[[ Available data, beginning ]]
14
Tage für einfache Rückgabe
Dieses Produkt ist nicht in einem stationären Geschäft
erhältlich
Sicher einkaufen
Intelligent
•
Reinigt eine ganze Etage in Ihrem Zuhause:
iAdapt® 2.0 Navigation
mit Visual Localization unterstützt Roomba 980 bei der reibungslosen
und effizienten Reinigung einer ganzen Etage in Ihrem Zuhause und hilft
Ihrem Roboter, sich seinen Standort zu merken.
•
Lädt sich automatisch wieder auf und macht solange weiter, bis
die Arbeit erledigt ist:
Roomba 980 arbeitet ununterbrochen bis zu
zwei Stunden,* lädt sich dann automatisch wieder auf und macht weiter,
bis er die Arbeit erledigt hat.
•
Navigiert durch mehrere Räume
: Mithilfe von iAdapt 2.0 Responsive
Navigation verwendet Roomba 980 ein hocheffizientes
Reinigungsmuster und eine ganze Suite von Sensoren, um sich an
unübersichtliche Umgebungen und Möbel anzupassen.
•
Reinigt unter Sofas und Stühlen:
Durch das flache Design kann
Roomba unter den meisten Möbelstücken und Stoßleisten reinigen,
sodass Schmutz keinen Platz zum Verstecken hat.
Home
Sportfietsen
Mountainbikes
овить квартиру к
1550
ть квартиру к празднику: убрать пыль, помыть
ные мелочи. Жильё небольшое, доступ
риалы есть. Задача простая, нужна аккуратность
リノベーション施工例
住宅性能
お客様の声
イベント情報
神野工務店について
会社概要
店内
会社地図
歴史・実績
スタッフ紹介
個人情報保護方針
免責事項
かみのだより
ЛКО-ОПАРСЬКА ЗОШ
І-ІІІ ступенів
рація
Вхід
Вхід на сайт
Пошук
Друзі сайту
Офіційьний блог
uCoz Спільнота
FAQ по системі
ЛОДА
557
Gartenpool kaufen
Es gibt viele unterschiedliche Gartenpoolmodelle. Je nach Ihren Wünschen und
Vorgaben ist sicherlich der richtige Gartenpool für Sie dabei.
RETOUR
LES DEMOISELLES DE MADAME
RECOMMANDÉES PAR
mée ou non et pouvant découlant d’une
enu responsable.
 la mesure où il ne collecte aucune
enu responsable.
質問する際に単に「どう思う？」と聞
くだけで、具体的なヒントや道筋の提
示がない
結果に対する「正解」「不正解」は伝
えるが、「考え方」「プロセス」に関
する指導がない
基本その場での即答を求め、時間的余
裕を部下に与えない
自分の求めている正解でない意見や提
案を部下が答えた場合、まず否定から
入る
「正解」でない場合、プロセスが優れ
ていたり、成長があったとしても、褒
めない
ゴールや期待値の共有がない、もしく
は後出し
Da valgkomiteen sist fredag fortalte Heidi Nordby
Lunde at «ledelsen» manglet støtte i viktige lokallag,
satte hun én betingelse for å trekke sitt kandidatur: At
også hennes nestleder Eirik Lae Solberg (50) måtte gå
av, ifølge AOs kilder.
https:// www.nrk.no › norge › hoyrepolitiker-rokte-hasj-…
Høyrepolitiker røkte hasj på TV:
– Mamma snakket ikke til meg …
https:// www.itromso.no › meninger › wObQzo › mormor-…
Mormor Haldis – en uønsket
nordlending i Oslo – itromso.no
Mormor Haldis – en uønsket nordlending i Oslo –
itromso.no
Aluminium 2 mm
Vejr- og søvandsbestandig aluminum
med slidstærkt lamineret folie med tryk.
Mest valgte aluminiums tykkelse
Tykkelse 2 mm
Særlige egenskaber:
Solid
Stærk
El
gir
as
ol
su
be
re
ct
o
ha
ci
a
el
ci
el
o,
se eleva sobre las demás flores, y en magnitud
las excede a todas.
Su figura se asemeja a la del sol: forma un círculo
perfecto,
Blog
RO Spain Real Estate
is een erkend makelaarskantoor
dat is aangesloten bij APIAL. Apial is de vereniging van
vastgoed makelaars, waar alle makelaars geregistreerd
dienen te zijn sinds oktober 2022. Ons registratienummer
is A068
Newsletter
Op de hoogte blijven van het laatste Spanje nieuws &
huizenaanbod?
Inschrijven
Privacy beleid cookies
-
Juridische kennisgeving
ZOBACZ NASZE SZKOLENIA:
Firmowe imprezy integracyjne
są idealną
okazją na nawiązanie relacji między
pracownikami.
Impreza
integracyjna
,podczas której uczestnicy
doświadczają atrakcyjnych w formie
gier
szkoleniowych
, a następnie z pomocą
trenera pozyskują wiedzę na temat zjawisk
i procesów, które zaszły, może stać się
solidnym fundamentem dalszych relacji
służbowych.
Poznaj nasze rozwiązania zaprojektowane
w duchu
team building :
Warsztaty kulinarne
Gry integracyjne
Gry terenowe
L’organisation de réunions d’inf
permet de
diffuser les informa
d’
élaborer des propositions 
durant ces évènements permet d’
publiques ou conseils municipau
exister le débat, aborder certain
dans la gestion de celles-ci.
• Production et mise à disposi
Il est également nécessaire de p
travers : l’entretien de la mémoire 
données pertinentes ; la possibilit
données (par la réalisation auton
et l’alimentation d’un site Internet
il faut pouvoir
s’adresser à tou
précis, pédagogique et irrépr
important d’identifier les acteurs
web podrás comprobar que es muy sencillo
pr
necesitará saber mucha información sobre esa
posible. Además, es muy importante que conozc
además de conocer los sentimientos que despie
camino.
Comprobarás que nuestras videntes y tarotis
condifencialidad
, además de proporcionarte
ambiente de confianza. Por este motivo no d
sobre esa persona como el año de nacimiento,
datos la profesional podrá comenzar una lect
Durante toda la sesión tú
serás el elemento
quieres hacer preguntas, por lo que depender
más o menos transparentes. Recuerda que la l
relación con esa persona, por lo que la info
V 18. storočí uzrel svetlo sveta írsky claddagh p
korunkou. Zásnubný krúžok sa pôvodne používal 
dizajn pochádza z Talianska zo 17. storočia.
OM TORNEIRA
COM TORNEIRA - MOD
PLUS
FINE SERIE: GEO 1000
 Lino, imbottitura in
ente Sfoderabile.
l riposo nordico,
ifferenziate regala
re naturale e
[[ Available data, end ]]
The problem:
Which lines in the entries above contain the string "hasj", matching case exactly? Locate each one and copy it in full.

Exercise solution:
https:// www.nrk.no › norge › hoyrepolitiker-rokte-hasj-…
Høyrepolitiker røkte hasj på TV:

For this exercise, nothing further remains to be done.